Maybe I should check with Bird Life in Wington or, more appropriately, the written and inspired word of God on it, but in my limited observation, those in power who bear their names on the streets and who can use their power to control or harass others do not welcome just not those who are different or who sing different songs.

I’m also thinking of another set of lyrics from another rock-and-roll hit – this one from 1965. Herbert Newman, director of Era Records, was originally credited with writing it, but he turns out it was actually Newman’s 12-. one year old son who wrote the song, titled Birds and bees.

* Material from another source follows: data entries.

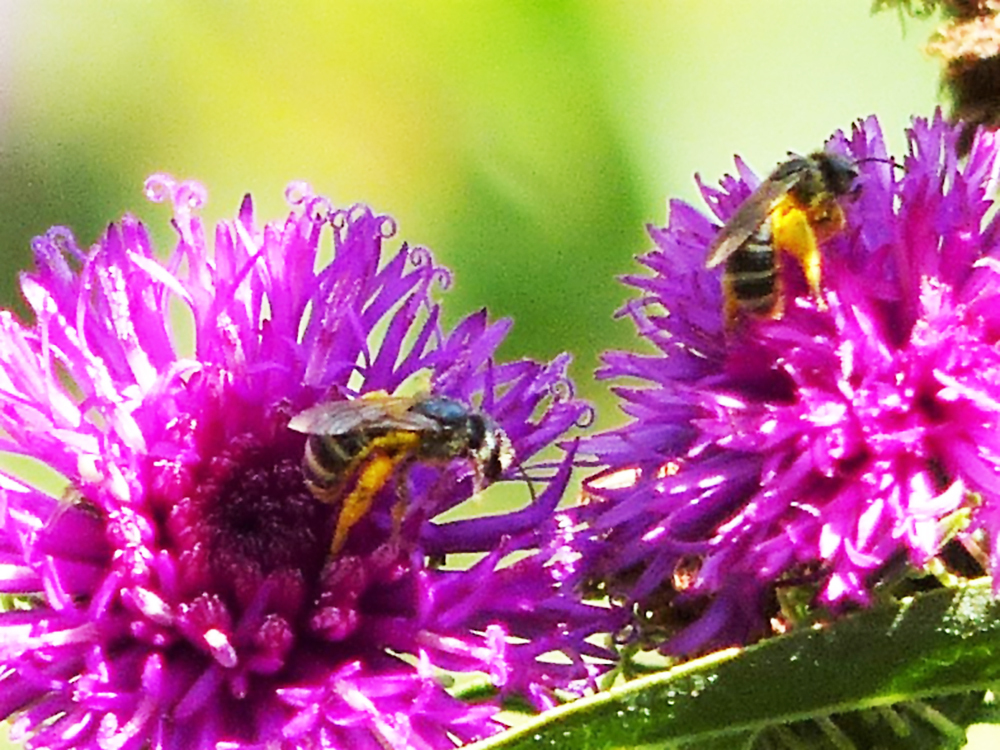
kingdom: Animalia
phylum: Arthropoda
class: Insecta
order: Hymenoptera
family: Halictidae
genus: Halictus
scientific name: Halictus ligatus
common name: Ligated furrow bee
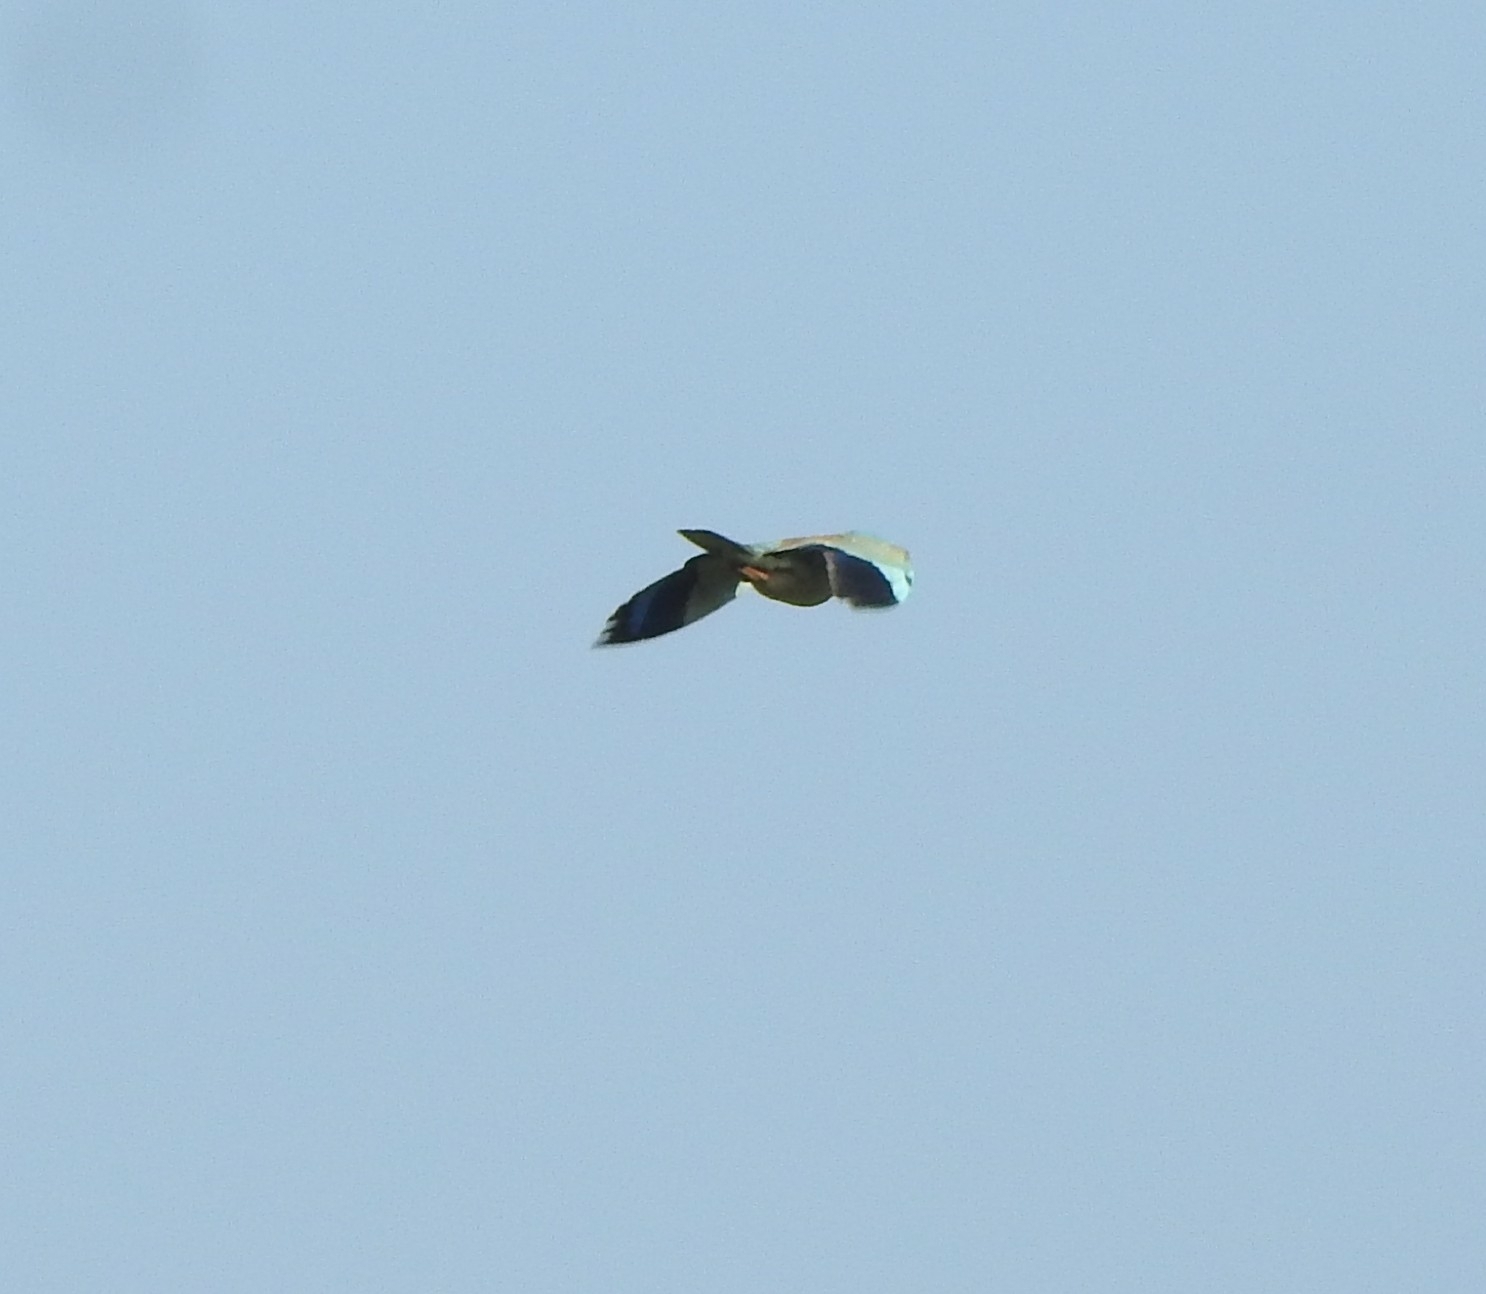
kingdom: Animalia
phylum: Chordata
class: Aves
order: Coraciiformes
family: Coraciidae
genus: Coracias
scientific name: Coracias garrulus
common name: European roller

The preteen Newman boy had recently received his father’s sexuality talk; you know, the one that is often euphemistically referred to as “the birds and the bees.” This 12-year-old picked up that phrase and the idea that this is a basic truth that everyone should know and suggested another basic and essential human perspective – that of love.

Jewel Akins sang it, and it might help we not only remember the words, but consider its truth as we reflect on our current socio-cultural situation. I bet you remember those lines too.

As we seriously consider how to celebrate those who are different from us by color, race, origin, or gender identity, consider these words from life with that familiar tune, also in an ornithological context. .

“Let me tell you about the birds and the bees
And the flowers and the trees
And the moon up there
And a thing called love. …
On a night like this …
It’s so easy to see
That it’s time you learned the facts of life
From a to z
Let me tell you about the birds and the bees
And the flowers and the trees
And the moon up there
And a thing called love. “

Maybe this 12 year old boy was on to something. What do you think?

Bob newell has been a university professor and administrator, local church pastor and cross-cultural missionary. He and his wife, Janice, now live in Georgetown, Texas, and he serves churches as a transition coach and intentional interim pastor. They were the founders and remain the defenders of PORTA, the House of Albania in Athens, Greece.